Pushy Minor Characters

What is it with these pushy minor characters? You're tooling along nicely from plot point A to plot point B you need someone to lay some pipe or ease you through a transition and the next thing you know the fuckers are measuring curtains. You've moved on to the next scene and they're still prancing around going "Look at me I'm so three dimensional; use me, use me!" It's like Bottom in a Midsummer's Night's Dream any little part and they're telling you how good they'd be doing. "Oh I can deliver that exposition,' they say. "Just give a chance, I don't mind doing nude scenes or dying, let me die. I can always come back as a zombie or my own twin brother, please, please, please."

I've got one character in the first book who's sole original function was to open the fricking door and now she's a fricking regular - a regular - my publishers are asking when she's coming back. Except my sodding viewpoint character is going "How come she gets all the best lines, if you love her so much why don't you get her to do the first person narrative." It's these pushy minor characters that put the 'extruded' into extruded fantasy series and the 'bloat' into bloated sequel.

Well it's not happening to me you hear? I'll put every one of you against the wall and have you shot - you see if I don't.
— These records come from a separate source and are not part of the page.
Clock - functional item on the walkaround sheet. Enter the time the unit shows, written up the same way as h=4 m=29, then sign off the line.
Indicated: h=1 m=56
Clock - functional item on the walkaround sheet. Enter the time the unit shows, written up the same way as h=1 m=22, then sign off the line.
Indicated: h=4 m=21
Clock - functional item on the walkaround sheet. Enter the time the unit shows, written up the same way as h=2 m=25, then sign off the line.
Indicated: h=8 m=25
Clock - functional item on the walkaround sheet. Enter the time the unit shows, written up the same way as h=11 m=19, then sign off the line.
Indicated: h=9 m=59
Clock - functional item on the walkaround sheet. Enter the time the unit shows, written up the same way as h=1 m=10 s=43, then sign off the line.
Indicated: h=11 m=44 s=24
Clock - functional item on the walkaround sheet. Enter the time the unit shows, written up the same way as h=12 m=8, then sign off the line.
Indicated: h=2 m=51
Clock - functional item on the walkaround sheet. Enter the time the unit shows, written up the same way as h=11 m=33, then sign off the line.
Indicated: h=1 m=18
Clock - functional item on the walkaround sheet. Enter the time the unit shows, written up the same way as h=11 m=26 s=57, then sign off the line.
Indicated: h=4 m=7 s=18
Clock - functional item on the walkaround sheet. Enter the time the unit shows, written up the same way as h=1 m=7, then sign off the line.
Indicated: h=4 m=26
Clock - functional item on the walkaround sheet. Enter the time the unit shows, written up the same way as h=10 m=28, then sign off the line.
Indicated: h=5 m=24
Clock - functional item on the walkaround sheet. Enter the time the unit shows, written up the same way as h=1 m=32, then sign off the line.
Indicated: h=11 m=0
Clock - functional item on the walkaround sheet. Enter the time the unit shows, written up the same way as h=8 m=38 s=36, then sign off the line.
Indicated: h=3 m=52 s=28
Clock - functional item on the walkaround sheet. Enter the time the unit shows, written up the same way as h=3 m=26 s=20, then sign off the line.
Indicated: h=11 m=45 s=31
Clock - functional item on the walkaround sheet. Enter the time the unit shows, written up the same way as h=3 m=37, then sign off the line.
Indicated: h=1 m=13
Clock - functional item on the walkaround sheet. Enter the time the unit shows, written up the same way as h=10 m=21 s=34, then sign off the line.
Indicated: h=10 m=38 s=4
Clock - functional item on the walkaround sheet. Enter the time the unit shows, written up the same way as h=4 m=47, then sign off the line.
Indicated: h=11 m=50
No minor character is safe in one of my books and nobody's coming back as their own twin sister - evil or otherwise.

2 comments:

Jon Blum said...

Heh. In my Benny story, one of my characters just stood up to me and said "No, Benny's *not* doing that, I won't let her." In mid-conversation. And I'd already written the subsequent scenes! I'm going to have a hell of a job getting the plot back into line...

(See also most of the supporting cast of the book now known as "Primordial Soap"...)

Simeon Beresford said...

Beverly Brook no doubt, flashing her M Appeal to get her way.